6. On the other hand, it was precisely this working within the state and more specifically the Democratic Party that created the modern liberal state that did more for real workers than anything else in American history. Yet the growing consumer purchasing power of CIO workers actually did separate them from the rest of the American working class and there is a lot of evidence of CIO members in the 40s and 50s opposing federal programs that would have expanded the liberal state to a larger sector of the poor, precisely out of the same spirit of jealousy that today manifests itself in today’s poor complaining about public sector workers getting benefits when they don’t have any.

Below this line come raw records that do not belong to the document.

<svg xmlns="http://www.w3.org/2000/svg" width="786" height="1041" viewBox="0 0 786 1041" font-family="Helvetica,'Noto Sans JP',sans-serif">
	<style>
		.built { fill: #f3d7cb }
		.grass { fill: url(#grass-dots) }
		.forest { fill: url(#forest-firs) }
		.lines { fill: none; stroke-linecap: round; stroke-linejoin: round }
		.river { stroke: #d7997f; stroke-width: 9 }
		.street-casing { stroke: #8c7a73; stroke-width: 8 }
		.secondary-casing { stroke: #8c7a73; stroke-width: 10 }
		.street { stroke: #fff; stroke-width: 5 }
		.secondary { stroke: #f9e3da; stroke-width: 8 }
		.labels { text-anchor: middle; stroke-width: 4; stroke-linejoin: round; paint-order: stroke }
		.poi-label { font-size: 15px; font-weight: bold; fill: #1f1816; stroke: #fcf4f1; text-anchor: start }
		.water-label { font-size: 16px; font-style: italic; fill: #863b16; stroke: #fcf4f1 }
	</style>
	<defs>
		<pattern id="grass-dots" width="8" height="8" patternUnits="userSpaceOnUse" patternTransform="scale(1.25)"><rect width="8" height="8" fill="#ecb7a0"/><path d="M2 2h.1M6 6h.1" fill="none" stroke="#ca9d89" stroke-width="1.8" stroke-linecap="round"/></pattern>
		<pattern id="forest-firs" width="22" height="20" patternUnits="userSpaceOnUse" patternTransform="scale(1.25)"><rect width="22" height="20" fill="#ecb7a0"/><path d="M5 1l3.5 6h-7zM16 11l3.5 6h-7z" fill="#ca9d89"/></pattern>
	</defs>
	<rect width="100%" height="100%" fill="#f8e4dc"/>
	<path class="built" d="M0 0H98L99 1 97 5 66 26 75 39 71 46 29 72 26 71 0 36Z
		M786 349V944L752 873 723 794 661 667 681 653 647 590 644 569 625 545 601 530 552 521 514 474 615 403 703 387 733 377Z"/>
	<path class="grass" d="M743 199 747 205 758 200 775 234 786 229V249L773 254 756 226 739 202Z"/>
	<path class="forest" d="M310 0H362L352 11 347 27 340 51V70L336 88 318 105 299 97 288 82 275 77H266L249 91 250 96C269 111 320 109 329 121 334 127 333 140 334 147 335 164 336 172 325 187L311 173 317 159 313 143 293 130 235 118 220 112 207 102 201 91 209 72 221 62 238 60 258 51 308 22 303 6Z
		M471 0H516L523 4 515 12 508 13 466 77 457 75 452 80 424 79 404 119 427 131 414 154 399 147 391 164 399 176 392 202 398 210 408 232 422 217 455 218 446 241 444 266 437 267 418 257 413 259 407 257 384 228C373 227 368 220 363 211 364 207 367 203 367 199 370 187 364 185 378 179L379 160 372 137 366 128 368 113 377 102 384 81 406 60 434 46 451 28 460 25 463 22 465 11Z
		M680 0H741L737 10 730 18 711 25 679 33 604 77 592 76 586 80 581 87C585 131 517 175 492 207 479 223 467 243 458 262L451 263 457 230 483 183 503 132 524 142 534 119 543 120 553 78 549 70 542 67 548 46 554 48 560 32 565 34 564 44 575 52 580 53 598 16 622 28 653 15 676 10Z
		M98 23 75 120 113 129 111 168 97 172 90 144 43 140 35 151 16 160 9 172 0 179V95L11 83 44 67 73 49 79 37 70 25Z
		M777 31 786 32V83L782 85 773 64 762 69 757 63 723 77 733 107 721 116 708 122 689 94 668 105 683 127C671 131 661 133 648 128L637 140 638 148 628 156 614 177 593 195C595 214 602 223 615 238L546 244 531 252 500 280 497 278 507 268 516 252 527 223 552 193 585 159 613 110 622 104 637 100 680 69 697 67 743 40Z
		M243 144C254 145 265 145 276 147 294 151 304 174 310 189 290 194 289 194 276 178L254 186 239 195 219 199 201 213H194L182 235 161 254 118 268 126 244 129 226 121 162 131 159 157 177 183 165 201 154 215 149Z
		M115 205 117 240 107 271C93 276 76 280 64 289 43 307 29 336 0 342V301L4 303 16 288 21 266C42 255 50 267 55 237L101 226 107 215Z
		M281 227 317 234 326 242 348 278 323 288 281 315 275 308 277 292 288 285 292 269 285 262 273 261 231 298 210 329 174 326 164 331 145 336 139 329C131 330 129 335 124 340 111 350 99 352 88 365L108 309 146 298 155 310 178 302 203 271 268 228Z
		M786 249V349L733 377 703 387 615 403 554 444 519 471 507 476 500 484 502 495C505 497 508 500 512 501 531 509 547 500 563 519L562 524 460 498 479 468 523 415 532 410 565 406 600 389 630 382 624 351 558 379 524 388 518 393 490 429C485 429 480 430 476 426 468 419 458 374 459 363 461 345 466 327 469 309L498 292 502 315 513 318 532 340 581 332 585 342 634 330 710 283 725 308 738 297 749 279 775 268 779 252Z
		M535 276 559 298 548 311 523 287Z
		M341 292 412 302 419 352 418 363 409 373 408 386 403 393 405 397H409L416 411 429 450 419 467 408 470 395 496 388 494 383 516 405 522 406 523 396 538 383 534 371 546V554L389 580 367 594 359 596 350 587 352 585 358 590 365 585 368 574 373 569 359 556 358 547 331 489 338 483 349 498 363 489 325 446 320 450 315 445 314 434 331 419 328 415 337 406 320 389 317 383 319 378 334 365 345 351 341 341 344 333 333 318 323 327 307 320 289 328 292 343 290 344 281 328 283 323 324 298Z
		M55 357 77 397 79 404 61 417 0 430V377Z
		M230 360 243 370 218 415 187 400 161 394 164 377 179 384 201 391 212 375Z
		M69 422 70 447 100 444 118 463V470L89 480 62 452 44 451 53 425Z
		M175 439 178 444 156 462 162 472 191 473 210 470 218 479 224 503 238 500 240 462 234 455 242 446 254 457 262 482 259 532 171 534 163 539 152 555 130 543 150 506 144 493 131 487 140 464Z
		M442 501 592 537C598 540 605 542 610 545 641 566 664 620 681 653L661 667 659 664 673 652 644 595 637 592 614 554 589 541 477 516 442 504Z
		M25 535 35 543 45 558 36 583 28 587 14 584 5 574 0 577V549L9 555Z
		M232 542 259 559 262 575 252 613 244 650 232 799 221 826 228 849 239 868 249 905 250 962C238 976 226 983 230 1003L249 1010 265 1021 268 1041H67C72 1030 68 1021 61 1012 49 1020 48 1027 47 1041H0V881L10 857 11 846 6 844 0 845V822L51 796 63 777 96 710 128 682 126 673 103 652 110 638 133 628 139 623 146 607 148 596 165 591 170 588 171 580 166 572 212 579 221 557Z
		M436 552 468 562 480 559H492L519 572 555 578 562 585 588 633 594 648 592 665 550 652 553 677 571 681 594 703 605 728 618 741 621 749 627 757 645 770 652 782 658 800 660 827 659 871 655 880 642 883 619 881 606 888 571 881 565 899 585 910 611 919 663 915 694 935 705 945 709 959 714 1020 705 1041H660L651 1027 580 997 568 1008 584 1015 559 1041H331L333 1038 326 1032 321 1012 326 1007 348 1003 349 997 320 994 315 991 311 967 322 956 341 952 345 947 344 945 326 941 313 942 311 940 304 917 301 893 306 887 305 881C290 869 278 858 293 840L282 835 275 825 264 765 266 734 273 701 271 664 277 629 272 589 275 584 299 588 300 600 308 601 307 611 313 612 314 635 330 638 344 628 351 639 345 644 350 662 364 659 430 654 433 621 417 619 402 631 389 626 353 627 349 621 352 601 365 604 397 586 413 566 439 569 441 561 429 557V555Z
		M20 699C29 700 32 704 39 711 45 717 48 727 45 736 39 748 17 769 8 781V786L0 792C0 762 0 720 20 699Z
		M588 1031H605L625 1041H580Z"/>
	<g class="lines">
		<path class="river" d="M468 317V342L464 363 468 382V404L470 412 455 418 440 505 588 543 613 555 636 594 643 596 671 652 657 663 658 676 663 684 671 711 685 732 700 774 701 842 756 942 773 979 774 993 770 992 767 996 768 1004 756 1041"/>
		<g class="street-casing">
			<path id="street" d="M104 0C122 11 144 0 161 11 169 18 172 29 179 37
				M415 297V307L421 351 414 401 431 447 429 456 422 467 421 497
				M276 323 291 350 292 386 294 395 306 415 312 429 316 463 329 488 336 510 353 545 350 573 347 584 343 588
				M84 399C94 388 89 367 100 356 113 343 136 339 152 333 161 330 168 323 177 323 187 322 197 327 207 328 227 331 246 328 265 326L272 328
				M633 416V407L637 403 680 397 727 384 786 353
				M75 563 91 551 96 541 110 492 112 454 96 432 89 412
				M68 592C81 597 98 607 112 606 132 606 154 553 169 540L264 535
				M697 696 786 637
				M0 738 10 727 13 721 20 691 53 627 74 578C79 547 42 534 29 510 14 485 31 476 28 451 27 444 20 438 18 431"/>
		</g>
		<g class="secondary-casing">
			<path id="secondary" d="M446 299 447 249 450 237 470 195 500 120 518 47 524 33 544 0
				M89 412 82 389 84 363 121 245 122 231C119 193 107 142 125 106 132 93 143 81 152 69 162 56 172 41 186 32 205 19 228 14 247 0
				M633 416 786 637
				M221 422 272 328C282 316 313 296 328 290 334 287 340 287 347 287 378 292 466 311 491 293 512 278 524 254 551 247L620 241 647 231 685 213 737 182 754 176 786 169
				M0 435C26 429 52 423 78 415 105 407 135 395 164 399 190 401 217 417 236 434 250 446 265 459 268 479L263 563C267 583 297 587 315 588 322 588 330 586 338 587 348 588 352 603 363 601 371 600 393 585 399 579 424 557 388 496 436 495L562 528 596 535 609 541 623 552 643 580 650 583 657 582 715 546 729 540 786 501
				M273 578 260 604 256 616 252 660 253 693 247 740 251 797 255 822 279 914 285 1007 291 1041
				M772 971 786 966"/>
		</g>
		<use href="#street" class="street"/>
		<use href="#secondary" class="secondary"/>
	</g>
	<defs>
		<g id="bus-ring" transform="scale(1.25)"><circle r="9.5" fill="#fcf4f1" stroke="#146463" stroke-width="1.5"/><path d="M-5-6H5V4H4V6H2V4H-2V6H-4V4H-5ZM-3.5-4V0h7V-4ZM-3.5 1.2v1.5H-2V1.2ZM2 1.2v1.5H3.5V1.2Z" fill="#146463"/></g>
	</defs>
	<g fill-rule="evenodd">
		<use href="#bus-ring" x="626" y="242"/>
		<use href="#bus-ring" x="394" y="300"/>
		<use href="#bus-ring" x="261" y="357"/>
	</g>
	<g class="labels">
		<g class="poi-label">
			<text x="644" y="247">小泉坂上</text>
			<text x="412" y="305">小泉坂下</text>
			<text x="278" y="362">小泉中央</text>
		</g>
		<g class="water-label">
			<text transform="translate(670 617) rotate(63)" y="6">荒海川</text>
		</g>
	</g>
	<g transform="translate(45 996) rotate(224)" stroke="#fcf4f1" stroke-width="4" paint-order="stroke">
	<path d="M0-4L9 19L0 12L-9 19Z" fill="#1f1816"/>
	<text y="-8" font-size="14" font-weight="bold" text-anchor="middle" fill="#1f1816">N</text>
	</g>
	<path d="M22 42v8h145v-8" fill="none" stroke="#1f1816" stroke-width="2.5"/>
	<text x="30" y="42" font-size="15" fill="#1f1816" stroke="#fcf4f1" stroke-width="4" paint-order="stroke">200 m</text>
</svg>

7. One thing the CIO and AFL had in common was no tolerance for rank and file activism. While rank and file activism did help build the CIO, its leaders were far more comfortable operating in Washington than the shop floor. It looked to crush wildcat strikes precisely because they made the internationals look bad to government and business leaders. On the other hand, there’s not all that much evidence that most workers wanted much in the way of rank and file activism and when they did express it, it was often protesting black people getting jobs or other socially reactionary issues.
Of course as so many people on the left have done, you can just look at this and say the CIO was a corrupted organization and that we need to promote solidarity, worker militancy, and direct action. Because the IWW did promote all of these things, they would say it is far more useful organization to see as a model than the CIO. The problem with that formulation is that the IWW has never accomplished anything. We might rightfully see the CIO as a deeply flawed organization. But what it did accomplish for American workers was enormous, even with all these problems.
And these discussions of worker solidarity, democratic unionism, and militancy are often just vague dreams without much meaningful connection to what the working class actually wants, which is to watch TV and go to their kids’ soccer games. Which ultimately is what most of us want because activism is hard and TV is fun.
In other words, history is complicated and any pat narrative that says this or that model is going to transform the conditions of the world’s workers is probably wrong. And if we are going to look at any past issues or models, we need to ground them in real historical fact and complexity. It’s one thing to remember Joe Hill and Frank Little and Emma Goldman with a quick raised fist or singing of Solidarity Forever. It’s another to be serious enough about our ideas to improve the lives of the world’s poor to investigate whether they actually had much useful to offer outside of image and figure. The CIO might have screwed up in some important ways. It’s still primarily responsible for actually winning the key issues that created the American middle class.